The wait for news has become unbearable for parents of the schoolchildren kidnapped in Nigeria two weeks ago an ordeal that shows no sign of ending. Many families say authorities are failing to treat the rescue effort with the urgency the situation demands.
More than 250 children are still being held after armed men stormed a Catholic boarding school before dawn on November 21. The attackers abducted more than 300 students and staff in one of the largest school kidnappings the country has seen in years. School officials say about 50 children managed to escape in the chaos.
The mass abduction is the worst since Boko Haram seized 276 schoolgirls from Chibok in 2014, an attack that drew global outrage.
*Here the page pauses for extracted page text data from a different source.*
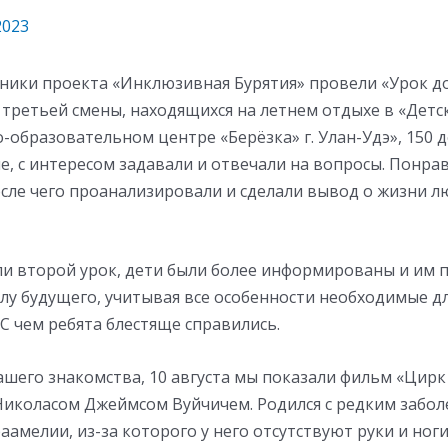
2023
дники проекта «Инклюзивная Бурятия» провели «Урок д
 третьей смены, находящихся на летнем отдыхе в «Дет
образовательном центре «Берёзка» г. Улан-Удэ», 150 
е, с интересом задавали и отвечали на вопросы. Понра
сле чего проанализировали и сделали вывод о жизни л
ли второй урок, дети были более информированы и им 
у будущего, учитывая все особенности необходимые дл
С чем ребята блестяще справились.
шего знакомства, 10 августа мы показали фильм «Цирк
 Николасом Джеймсом Вуйчичем. Родился с редким забо
амелии, из-за которого у него отсутствуют руки и ноги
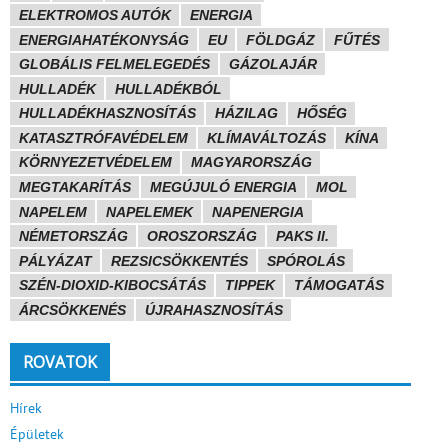
ELEKTROMOS AUTÓK
ENERGIA
ENERGIAHATÉKONYSÁG
EU
FÖLDGÁZ
FŰTÉS
GLOBÁLIS FELMELEGEDÉS
GÁZOLAJÁR
HULLADÉK
HULLADÉKBÓL
HULLADÉKHASZNOSÍTÁS
HÁZILAG
HŐSÉG
KATASZTRÓFAVÉDELEM
KLÍMAVÁLTOZÁS
KÍNA
KÖRNYEZETVÉDELEM
MAGYARORSZÁG
MEGTAKARÍTÁS
MEGÚJULÓ ENERGIA
MOL
NAPELEM
NAPELEMEK
NAPENERGIA
NÉMETORSZÁG
OROSZORSZÁG
PAKS II.
PÁLYÁZAT
REZSICSÖKKENTÉS
SPÓROLÁS
SZÉN-DIOXID-KIBOCSÁTÁS
TIPPEK
TÁMOGATÁS
ÁRCSÖKKENÉS
ÚJRAHASZNOSÍTÁS
ROVATOK
Hírek
Épületek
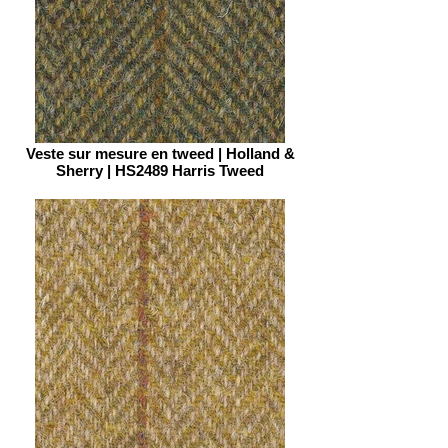
Veste sur mesure en tweed | Holland &
Sherry | HS2489 Harris Tweed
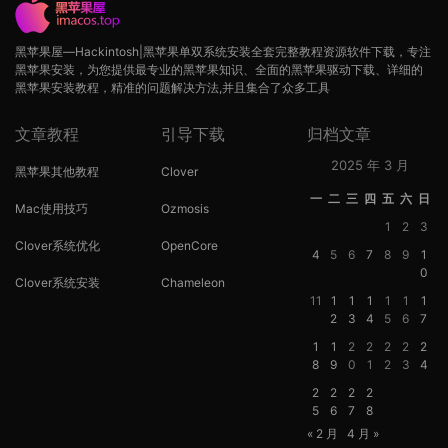
黑苹果屋—Hackintosh|黑苹果单双系统安装全套完整教程资源软件下载，专注
黑苹果安装，为您提供最专业的黑苹果知识、全面的黑苹果驱动下载、详细的
黑苹果安装教程，精准的问题解决方法,并且集合了众多工具
文章教程
引导下载
归档文章
2025 年 3 月
黑苹果其他教程
Clover
一
二
三
四
五
六
日
Mac使用技巧
Ozmosis
1
2
3
Clover系统优化
OpenCore
4
5
6
7
8
9
1
0
Clover系统安装
Chameleon
11
1
1
1
1
1
1
2
3
4
5
6
7
1
1
2
2
2
2
2
8
9
0
1
2
3
4
2
2
2
2
5
6
7
8
« 2 月
4 月 »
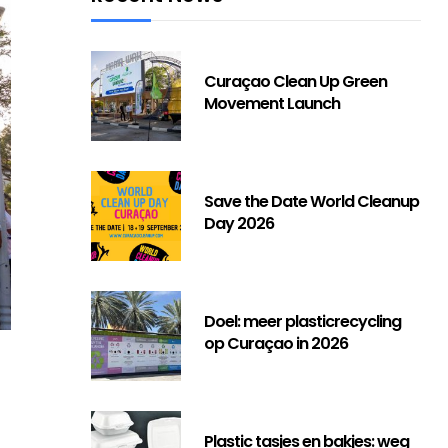
Curaçao Clean Up Green
Movement Launch
Save the Date World Cleanup
Day 2026
Doel: meer plasticrecycling
op Curaçao in 2026
Plastic tasjes en bakjes: weg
Since then, kidnappings have become frighteningly common in Nigeria, where armed groups including criminal gangs regularly target schools for ransom.
Security forces say they are working to locate the abductees and bring them home safely. But for many parents, those assurances ring hollow. They say they have received no meaningful updates and fear the government is not moving fast enough.
President Bola Tinubu has declared a national security emergency and ordered the recruitment of additional security personnel. Still, frustration continues to grow as families demand more visible action.
Nigeria has experienced at least a dozen mass school kidnappings since 2014. More than 1,799 students have been abducted in that time many eventually freed, but some never returned.
For the parents now waiting in anguish, each passing day feels like a reminder of that grim history, and a test of hope that their children will be rescued alive.